### [Assignment]
Say nothing but the number of lines below in which the string "content" appears.

### [The data]
:::::

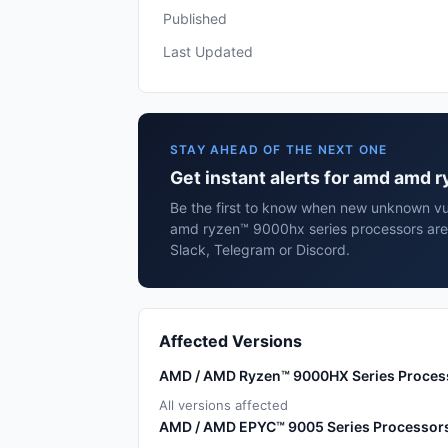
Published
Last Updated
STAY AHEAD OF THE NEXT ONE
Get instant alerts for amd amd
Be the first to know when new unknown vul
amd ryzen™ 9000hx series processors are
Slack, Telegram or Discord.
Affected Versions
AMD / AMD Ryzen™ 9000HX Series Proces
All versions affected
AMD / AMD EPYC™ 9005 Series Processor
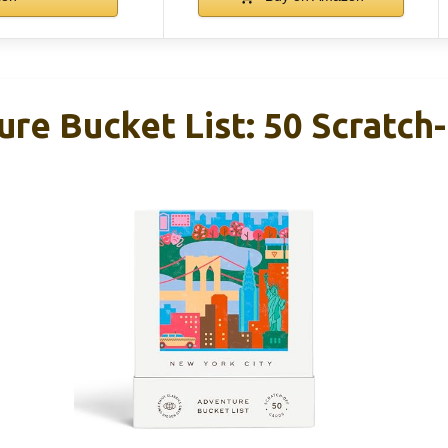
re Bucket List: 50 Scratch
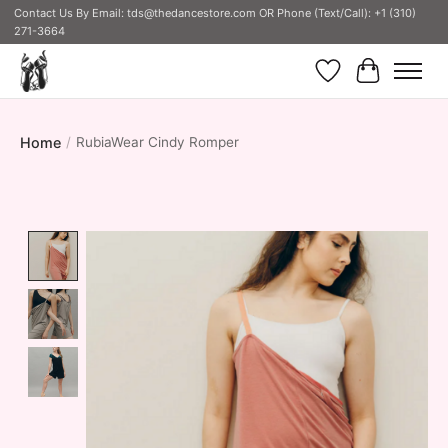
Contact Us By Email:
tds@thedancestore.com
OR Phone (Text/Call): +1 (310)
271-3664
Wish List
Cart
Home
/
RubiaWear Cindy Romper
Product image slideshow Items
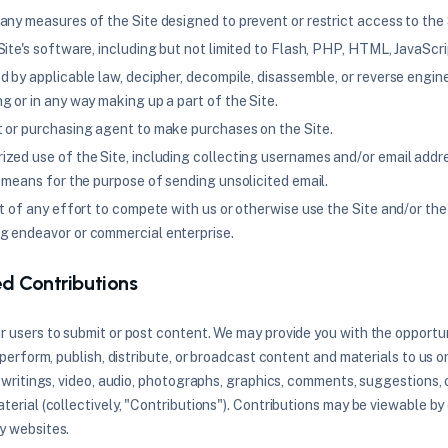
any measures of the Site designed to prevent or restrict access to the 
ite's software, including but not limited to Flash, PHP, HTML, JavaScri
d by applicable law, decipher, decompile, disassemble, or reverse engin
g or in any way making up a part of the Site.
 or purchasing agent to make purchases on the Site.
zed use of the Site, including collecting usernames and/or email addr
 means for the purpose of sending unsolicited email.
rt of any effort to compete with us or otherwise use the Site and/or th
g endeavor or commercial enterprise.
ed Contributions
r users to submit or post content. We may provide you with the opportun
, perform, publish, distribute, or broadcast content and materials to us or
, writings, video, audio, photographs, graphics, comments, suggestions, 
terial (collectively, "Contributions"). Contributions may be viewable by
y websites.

:::::

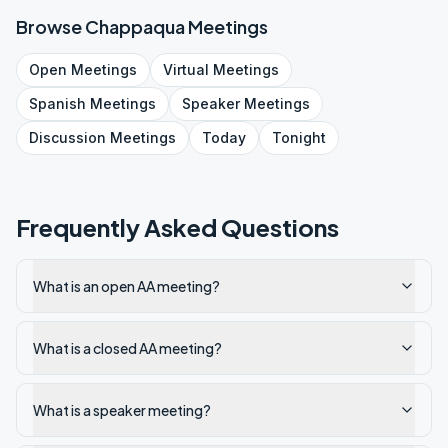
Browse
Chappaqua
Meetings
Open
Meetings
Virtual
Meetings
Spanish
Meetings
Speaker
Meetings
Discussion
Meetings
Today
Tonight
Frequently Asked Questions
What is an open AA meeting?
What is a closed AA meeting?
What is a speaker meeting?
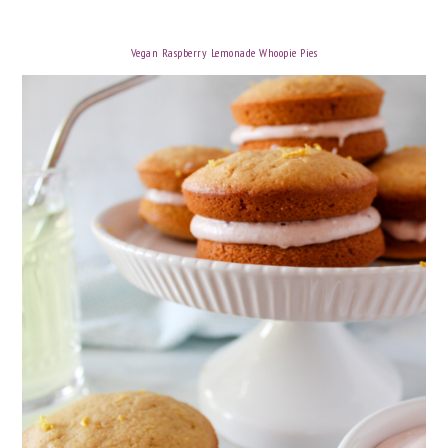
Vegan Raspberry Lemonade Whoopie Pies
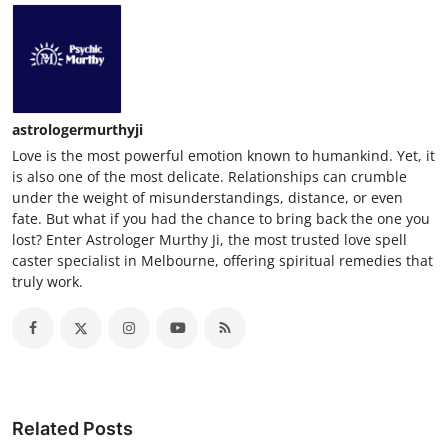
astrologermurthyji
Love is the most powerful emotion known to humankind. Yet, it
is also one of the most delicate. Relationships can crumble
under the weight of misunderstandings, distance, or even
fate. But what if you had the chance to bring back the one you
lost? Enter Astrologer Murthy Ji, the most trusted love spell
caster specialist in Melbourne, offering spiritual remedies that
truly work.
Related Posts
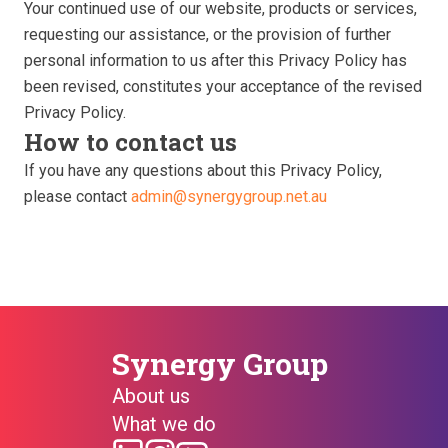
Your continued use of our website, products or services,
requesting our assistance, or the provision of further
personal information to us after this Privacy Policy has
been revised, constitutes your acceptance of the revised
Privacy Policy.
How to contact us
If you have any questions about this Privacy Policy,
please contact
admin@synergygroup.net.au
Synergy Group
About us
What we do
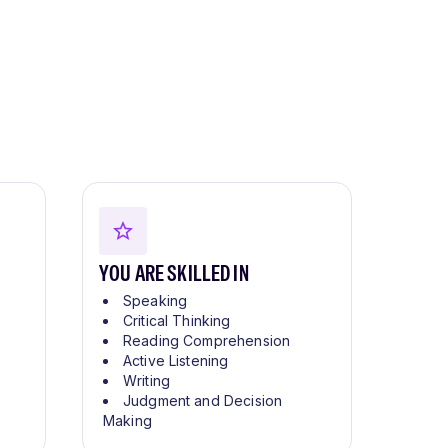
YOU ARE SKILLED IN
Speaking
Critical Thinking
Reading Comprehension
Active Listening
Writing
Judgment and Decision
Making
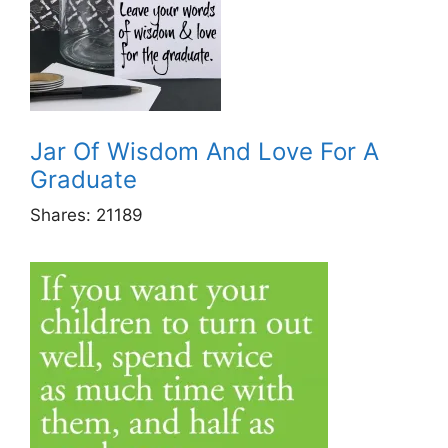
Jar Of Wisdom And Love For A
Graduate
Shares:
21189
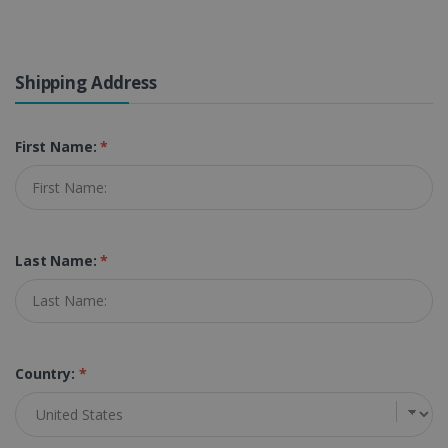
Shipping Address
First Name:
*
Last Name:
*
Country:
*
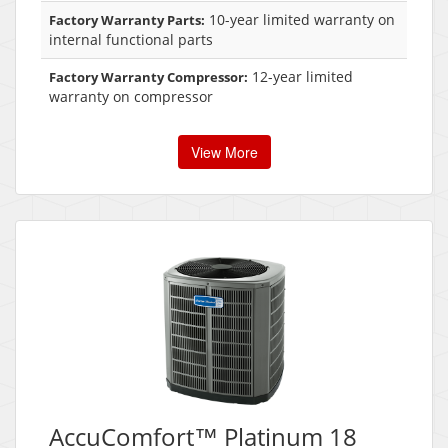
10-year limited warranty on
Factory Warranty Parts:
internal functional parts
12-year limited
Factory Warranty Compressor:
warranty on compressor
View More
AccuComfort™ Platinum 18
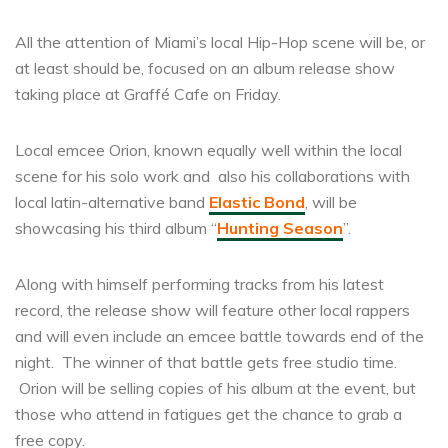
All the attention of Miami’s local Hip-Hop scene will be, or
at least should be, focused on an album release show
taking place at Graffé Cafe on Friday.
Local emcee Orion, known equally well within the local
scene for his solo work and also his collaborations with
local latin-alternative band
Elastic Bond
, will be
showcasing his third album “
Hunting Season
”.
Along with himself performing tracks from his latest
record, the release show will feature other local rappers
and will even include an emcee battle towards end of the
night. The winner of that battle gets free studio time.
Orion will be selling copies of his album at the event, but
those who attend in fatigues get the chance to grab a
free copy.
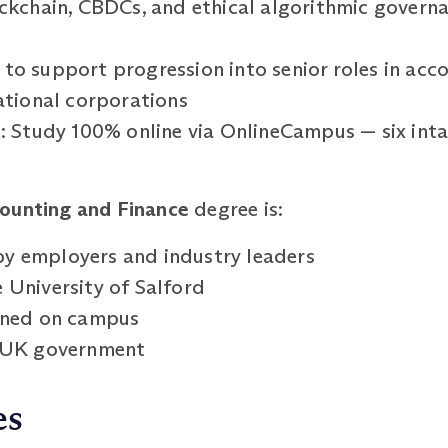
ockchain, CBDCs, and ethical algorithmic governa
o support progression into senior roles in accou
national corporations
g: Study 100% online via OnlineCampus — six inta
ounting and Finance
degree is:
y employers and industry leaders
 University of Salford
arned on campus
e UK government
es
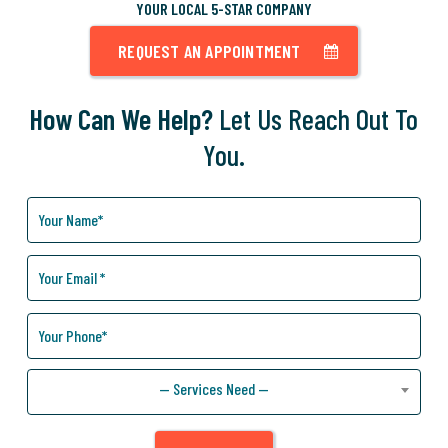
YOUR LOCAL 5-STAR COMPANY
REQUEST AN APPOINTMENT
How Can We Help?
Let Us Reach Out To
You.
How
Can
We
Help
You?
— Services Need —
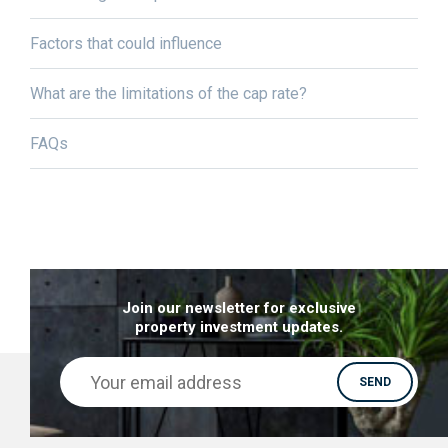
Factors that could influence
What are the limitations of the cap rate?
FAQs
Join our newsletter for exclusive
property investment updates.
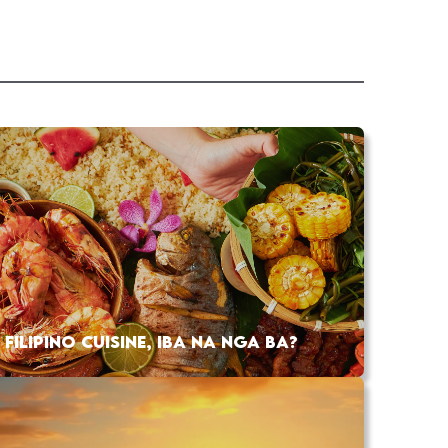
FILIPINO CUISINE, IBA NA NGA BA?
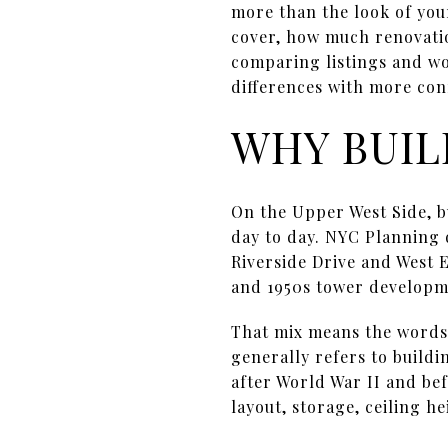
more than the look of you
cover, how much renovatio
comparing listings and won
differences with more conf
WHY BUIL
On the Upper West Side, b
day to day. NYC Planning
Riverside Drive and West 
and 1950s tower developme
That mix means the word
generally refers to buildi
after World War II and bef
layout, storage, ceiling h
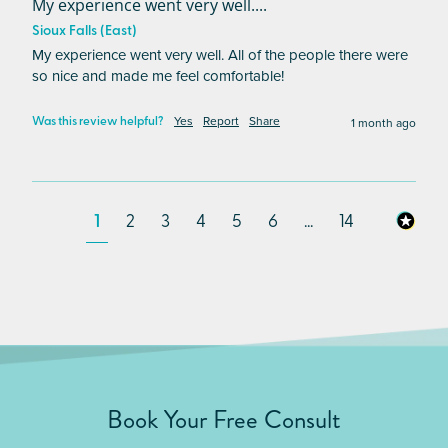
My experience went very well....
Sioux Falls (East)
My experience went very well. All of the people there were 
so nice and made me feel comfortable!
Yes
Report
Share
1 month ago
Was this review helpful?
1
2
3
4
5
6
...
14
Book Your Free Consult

:::::

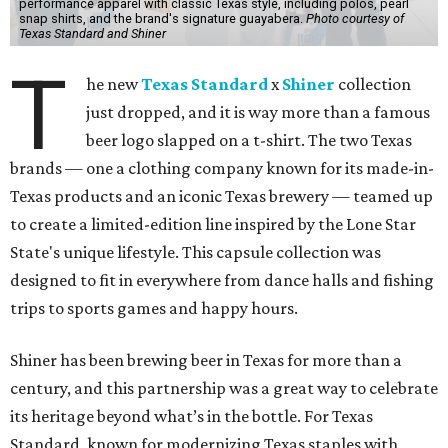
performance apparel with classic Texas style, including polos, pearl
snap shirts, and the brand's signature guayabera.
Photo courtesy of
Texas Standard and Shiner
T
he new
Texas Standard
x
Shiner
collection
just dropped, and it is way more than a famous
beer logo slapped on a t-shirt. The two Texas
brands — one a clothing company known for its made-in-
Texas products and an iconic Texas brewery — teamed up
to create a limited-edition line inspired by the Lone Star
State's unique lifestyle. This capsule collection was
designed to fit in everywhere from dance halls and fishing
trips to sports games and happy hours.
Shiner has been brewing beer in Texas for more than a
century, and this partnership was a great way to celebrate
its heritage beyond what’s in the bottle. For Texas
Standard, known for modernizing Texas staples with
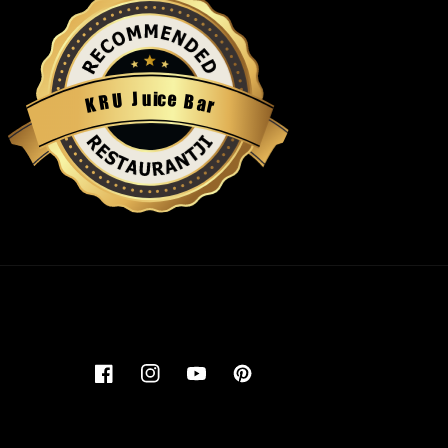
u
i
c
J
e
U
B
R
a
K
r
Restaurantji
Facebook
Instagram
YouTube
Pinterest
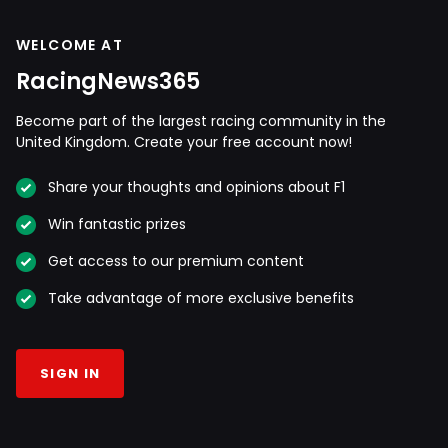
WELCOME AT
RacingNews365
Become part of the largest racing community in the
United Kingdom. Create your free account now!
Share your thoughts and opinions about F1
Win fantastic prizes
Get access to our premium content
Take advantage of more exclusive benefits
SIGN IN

:::::

### [Output below]
3